Dataset entries
* * * * * * * * *

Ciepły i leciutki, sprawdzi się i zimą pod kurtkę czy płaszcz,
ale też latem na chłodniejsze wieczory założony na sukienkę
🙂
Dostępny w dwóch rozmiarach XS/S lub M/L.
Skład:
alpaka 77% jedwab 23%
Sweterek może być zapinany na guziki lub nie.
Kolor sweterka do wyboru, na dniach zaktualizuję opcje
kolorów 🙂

* * * * * * * * *

* Problem statement *
The answer is the full set of records, printed exactly as given.

* Response to this task *
Ciepły i leciutki, sprawdzi się i zimą pod kurtkę czy płaszcz,
ale też latem na chłodniejsze wieczory założony na sukienkę
🙂
Dostępny w dwóch rozmiarach XS/S lub M/L.
Skład:
alpaka 77% jedwab 23%
Sweterek może być zapinany na guziki lub nie.
Kolor sweterka do wyboru, na dniach zaktualizuję opcje
kolorów 🙂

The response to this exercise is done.